Preparing your garden for winter starts before the fall season ends. Fall garden clean up becomes a treat for spring gardening instead of a chore.
Bugs love moisture, and they lay eggs under organic debris, which can become a crisis come springtime. When you have cleaned your garden just before winter, your plants grow without disruption from bugs, diseases, or weeds when spring arrives.
Therefore, it is essential to prepare your garden for winter by following these fall garden cleanup tips:
1. Remove Leaves and Old Plants
Raking up thick layers of leaves and removing debris on your garden is important because these are where overwintering pests and insects hide. Otherwise, the leaves will suffocate and kill your grass in the spring. You can use the leaves in your garden beds as an added layer of compost or put them in your compost bin.
Rake up the leaves on your garden decks as well. To know more about how to clean your deck, look for websites that offer professional deck cleaning services.
Moreover, old or spent plant materials should be uprooted from the soil. Here are benefits of removing old plants from the soil:
- Removing and burying healthy spent plants in garden trenches prevent pests from growing throughout the winter.
- Burying old plants improve soil tilth and health.
- It removes and prevents remnants of diseases from affecting next season’s garden.
2. Remove Weeds
Weeding is an all-year-round battle, especially for perennials and winter annuals. They sink roots and return year after year; therefore, it’s best to control them in early fall. One weed left can mature and produce hundreds of seeds that can plague your garden the next season.
Weeds are parasites and starve plants aside from competing for space to grow. To prevent damage of plants in your garden, keep it clear of weeds. If you have plans of revamping your patio and are already looking for some patio furniture inspiration, it’s important to keep the space free of weeds, too.
Here are easy ways to remove perennial and winter annual weeds on your garden:
- Hand weed perennial weeds to pull out the whole plant and root system.
- Use herbicides for tough perennial weeds like bramble, poison ivy, and ground ivy.
- Hoeing, hand pulling, and tilling can easily remove annual winter weeds aside from keeping your lawn clean all year round
3. Add Compost
Garden cleanup includes composting. With compost or mulch, you can keep your plants safe and warm during winter. It will help nourish your soil and top up your garden beds. Moreover, it refreshes and renews your soil when spring comes around.
You can use non-weed plant matter, autumn leaves, sawdust, straw, or other active green matter as compost.
To have active compost during the winter, you can use the following basic composting methods:
- Compost Tumblers – the most efficient closed-bin system that makes it easy to move and mix compost because of its self-containment
- Compost Bins – cheap closed-bin compost digester that sits directly on the ground and scraps are added from the top and removed from the bottom when finished
- Compost Piles – simplest composting system as it’s done by piling twigs, twigs, or straw on the ground and then adding layers with grass clippings, dried leaves, wood ash, etc.
4. Till the Soil
Till your soil at the end of the season and do it after adding layers of compost on your garden. This helps improve drainage before the extreme weather and busy seasons and adds nutrients needed for springtime gardening.
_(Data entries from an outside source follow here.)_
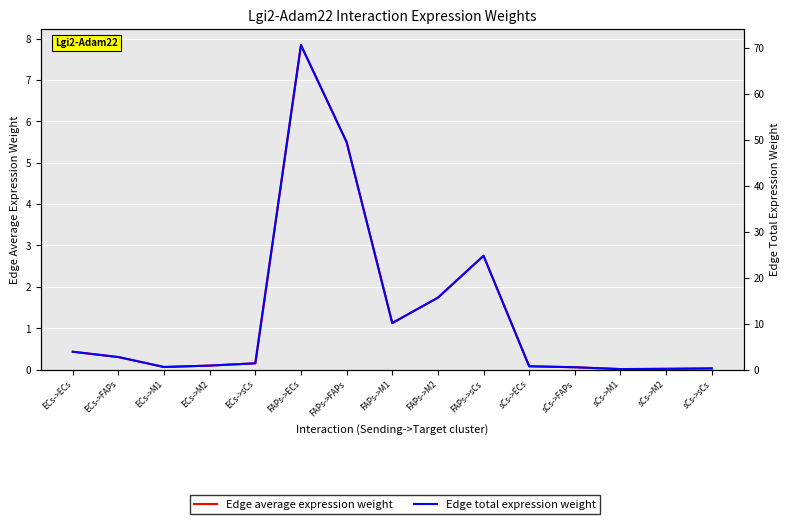

Which series has the largest range (max minus min)?

Edge total expression weight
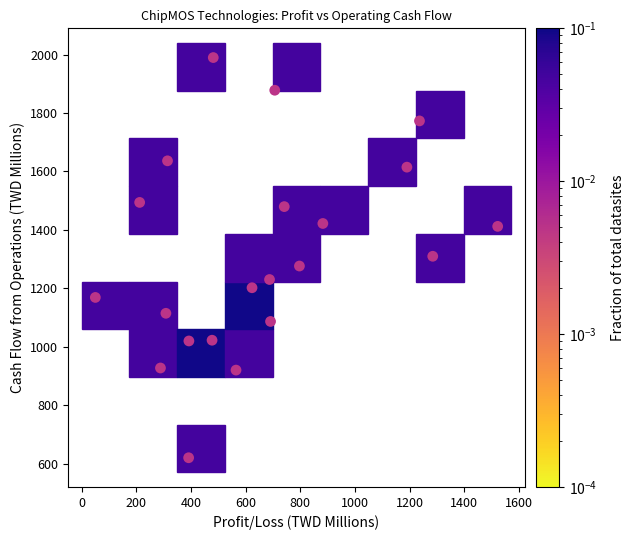

What is the range of X values (max minus min)?

1473.0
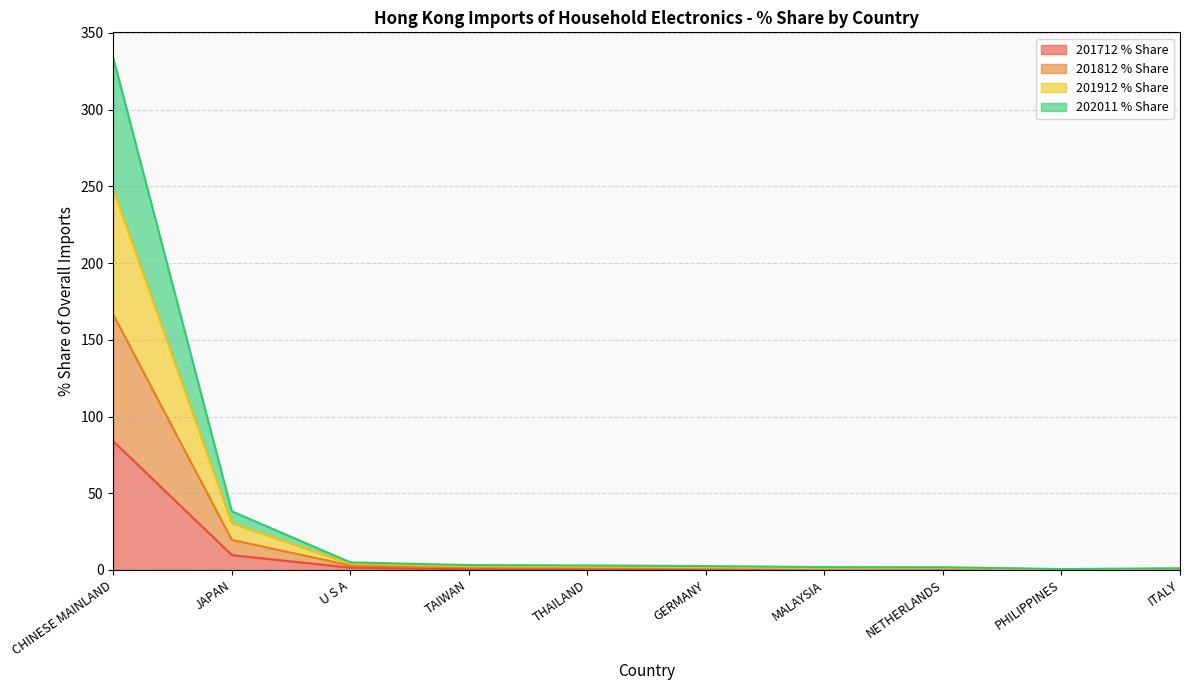

What is the total value across all series at TAIWAN?

3.2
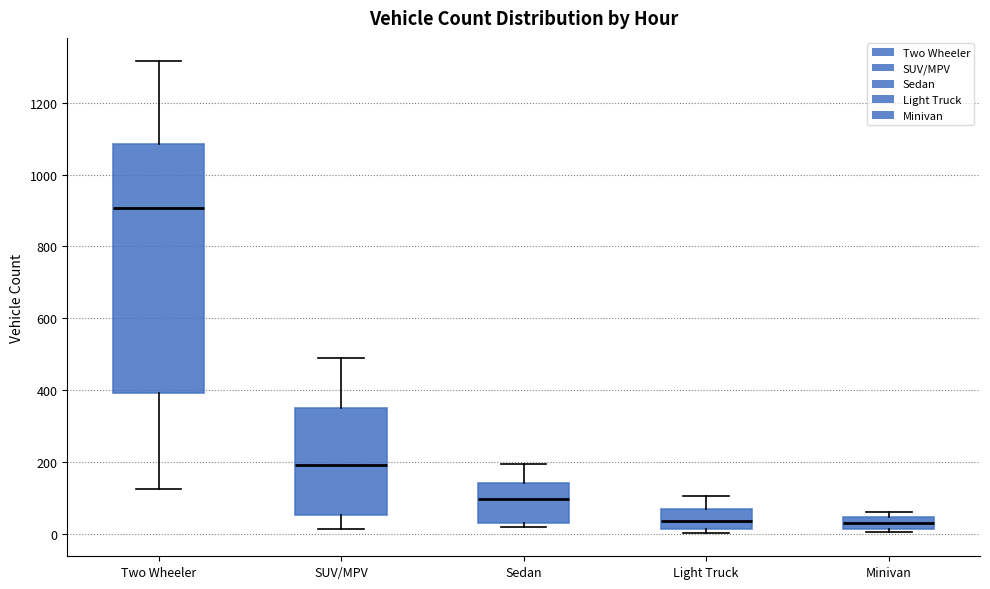

Comparing the boxes themselves (not the whiskers), which one is the tallest?

Two Wheeler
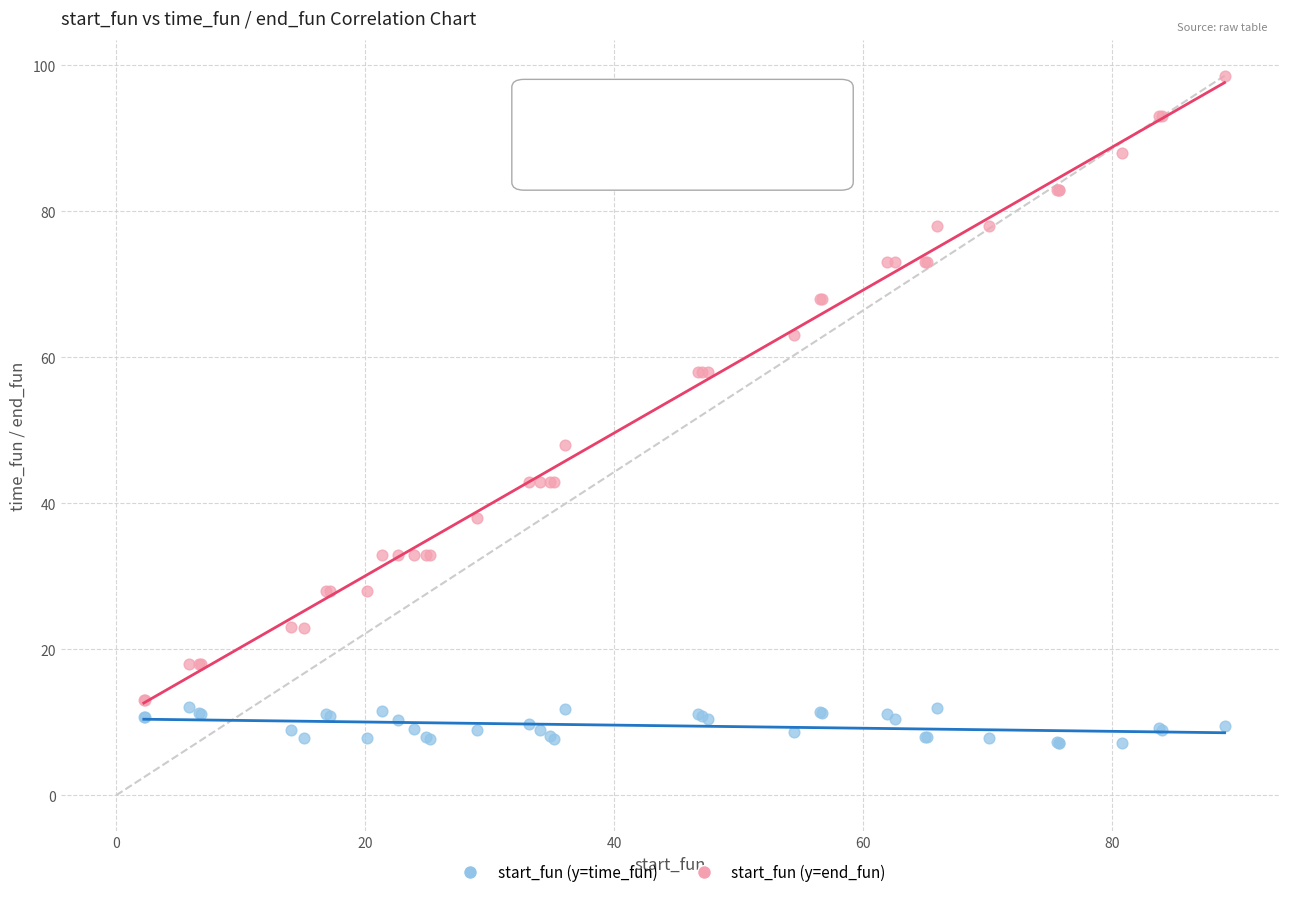

Across all series, what Y value is closest to 52?

47.9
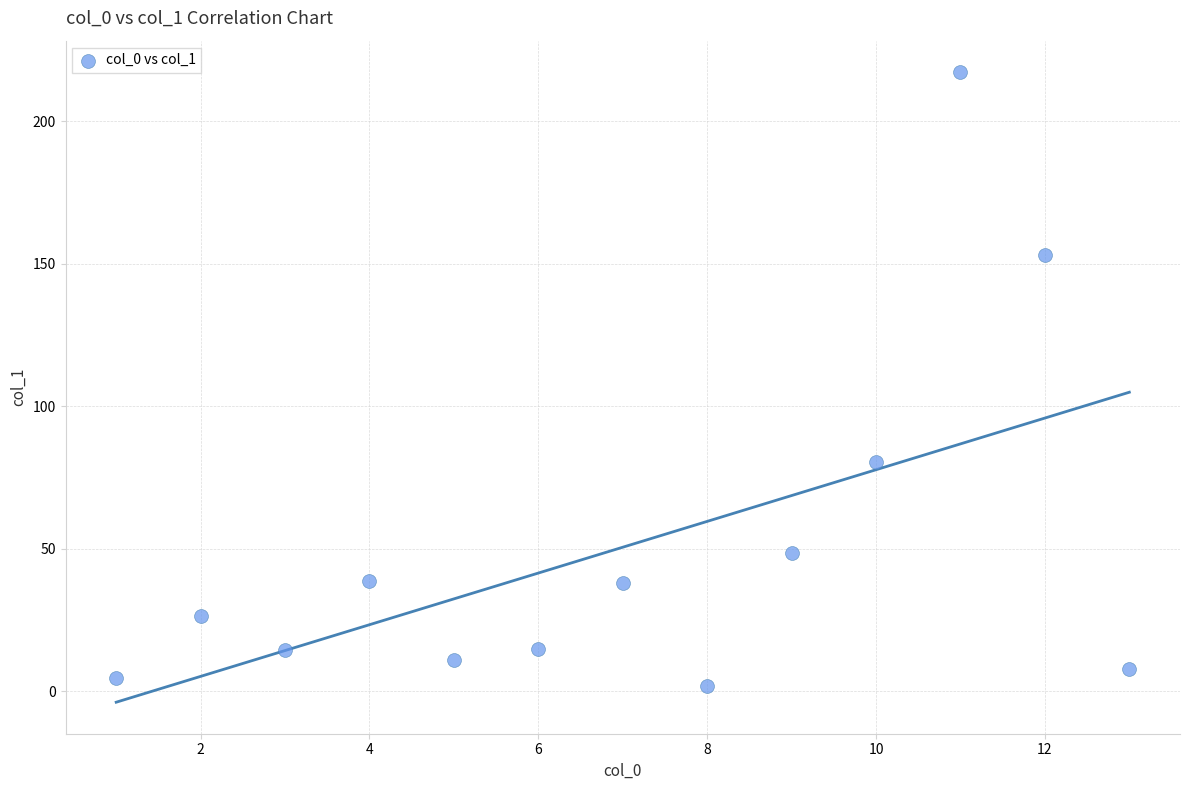

What is the range of X values (max minus min)?

12.0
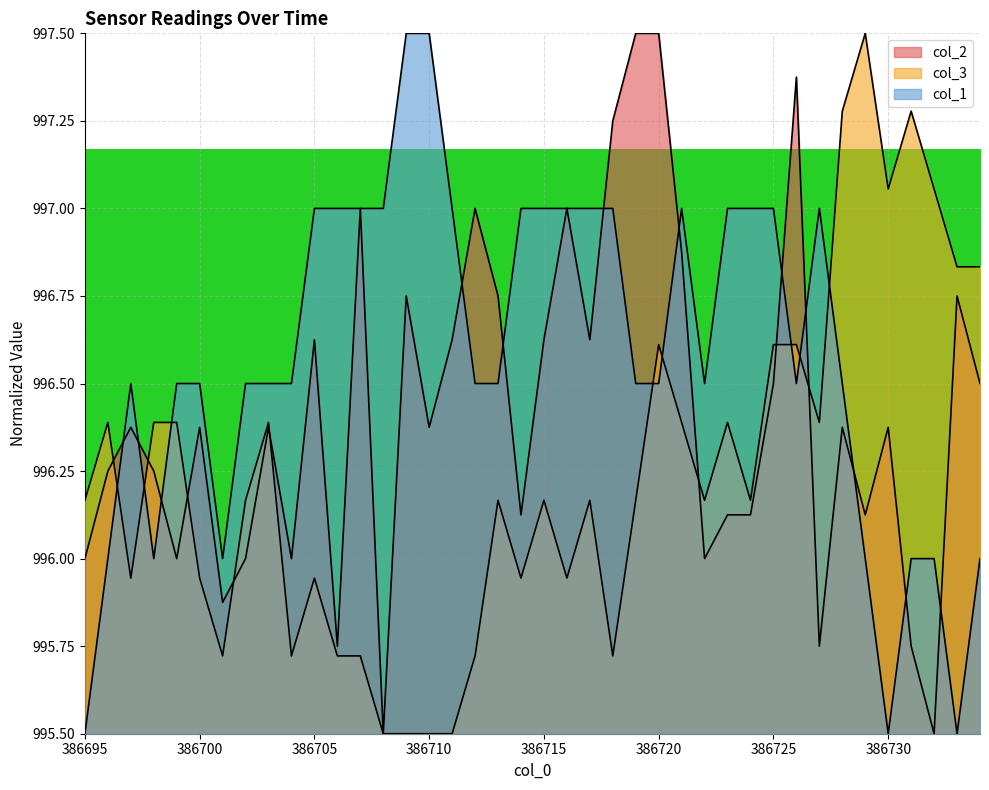

What is the spread (max minus min) of values at 386703?

0.1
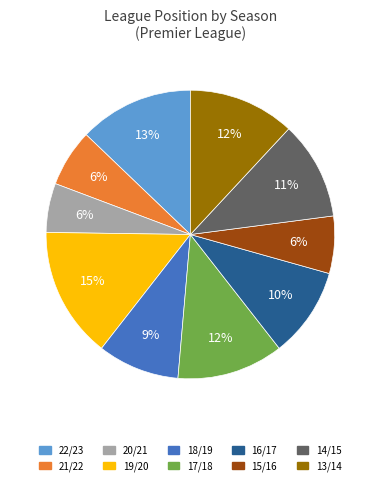

To the nearest percent, what percentage of the pie is 14/15?

11%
Loosening your soil must not be done during rainy season as it increases erosion and destroys worm tunnels that hold the soil together. Excessive tilling is not advisable as it compacts your soil instead of breaking it up.
Here are some tips to till your garden:
- Mark the areas where you’ll till your soil.
- Start at one end of the area and go across it one row at a time.
- Till slowly; don’t rush.
- Till each row once and don’t go back over it.
5. Clean Gardening Tools
Cleaning and sharpening your gardening tools is important especially when you work on many sturdy plants. Although it’s common that your tools are muddy and rusty, not cleaning them will lead to dullness and brittleness.
Keeping your gardening tools in top shape helps extend their life. Moreover, cleaning your tools such as your trowel prevents the spread of diseases or bacteria around your garden.
Follow these tips when cleaning your gardening tools:
- Wear gloves and protective eyewear to avoid accidentally harming yourself.
- Use a wire brush for large tools and fine steel for small tools.
- Maintain the original angle of your tools by using whetstone or file when sharpening.
- Use linseed oil for wooden handles and oil for metal parts to condition them.
Conclusion
Gardening is a year-long task even after summer or spring season. Fall and winter don’t mean leaving your garden on its own; if this becomes a practice, you’ll have more work when spring comes. Therefore, garden cleanup for winter is necessary to have a pest or weed-free garden when the warm season sets in.